Noté el ambiente cargado de hostilidad mientras me agachaba para recoger mis cosas. Una de ellas se rio disimuladamente, y el sonido hizo que me ardieran las orejas. Niñatas inmaduras, pensé, bullendo de rabia. Pero el dolor de la humillación era inmenso. Hasta ahora, había tenido el privilegio de conocer únicamente el afecto y el amor. De pequeña me habían aterrorizado los despiadados monstruos que moraban en mis libros. Sin embargo, acababa de aprender que las sonrisas afiladas como guadañas y las palabras crueles eran igualmente sobrecogedoras. Nunca habría imaginado que existieran personas así: personas que se enorgullecieran de pisotear la dignidad de los demás, que se alimentaran de la miseria de aquellos que las rodeaban.

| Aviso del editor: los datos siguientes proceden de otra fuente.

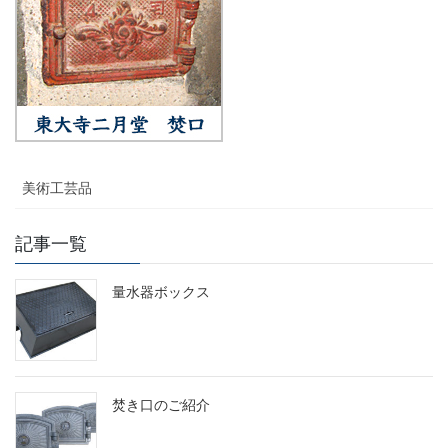
美術工芸品
記事一覧
量水器ボックス
焚き口のご紹介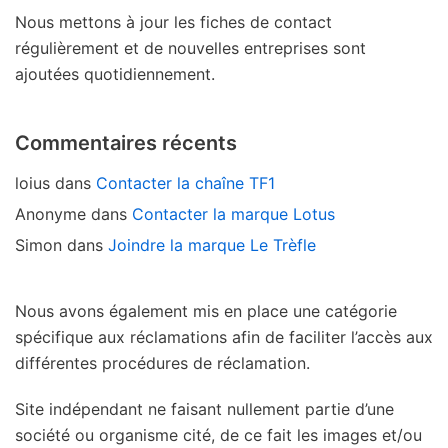
Nous mettons à jour les fiches de contact
régulièrement et de nouvelles entreprises sont
ajoutées quotidiennement.
Commentaires récents
loius
dans
Contacter la chaîne TF1
Anonyme
dans
Contacter la marque Lotus
Simon
dans
Joindre la marque Le Trèfle
Nous avons également mis en place une catégorie
spécifique aux réclamations afin de faciliter l’accès aux
différentes procédures de réclamation.
Site indépendant ne faisant nullement partie d’une
société ou organisme cité, de ce fait les images et/ou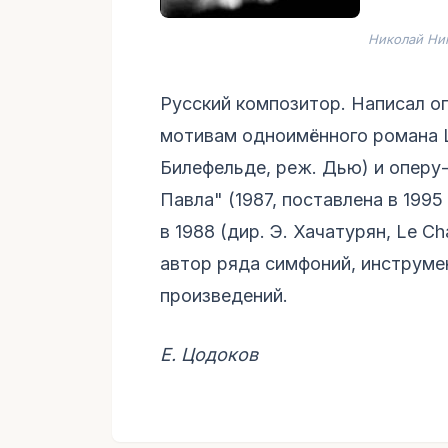
Николай Ни
Русский композитор. Написал оп
мотивам одноимённого романа Ш
Билефельде, реж. Дью) и опер
Павла" (1987, поставлена в 199
в 1988 (дир. Э. Хачатурян, Le C
автор ряда симфоний, инструме
произведений.
Е. Цодоков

Una vocecilla en mi interior me susurró que, efectivamente, me habían recogido de la calle, sin habilidades ni conexión alguna. Tal vez si me mordía la lengua y agachaba la cabeza acabaran aceptándome como a una más. Estaba agotada y prefería dejar las cosas tal y como estaban. ¿Qué más daba si se salían con la suya? ¿Qué importancia tenían la dignidad o el honor? No era nada comparado con lo que había perdido. Pero un grito de protesta se alzó en mi interior. No, no permitiría que me avergonzaran. No las adularía ni las complacería para ganarme su amistad. Prefería estar sola que tener amigas como aquellas. Y aunque en aquel momento me sentía tan insignificante como un insecto, alcé la barbilla y les sostuve la mirada.

El desprecio se reflejaba en las bonitas facciones de Jiayi, pero la forma en que desvió los ojos también revelaba un atisbo de inquietud. ¿Esperaba que me quitara de en medio y me ocultara en las sombras? Me alegré de haberla decepcionado. Me habían herido, pero no les daría la satisfacción de hacérselo saber. Su crueldad solo tendría sobre mí el poder que yo le otorgara, y recuperaría mi orgullo herido de debajo de sus pies porque… era lo único que me quedaba.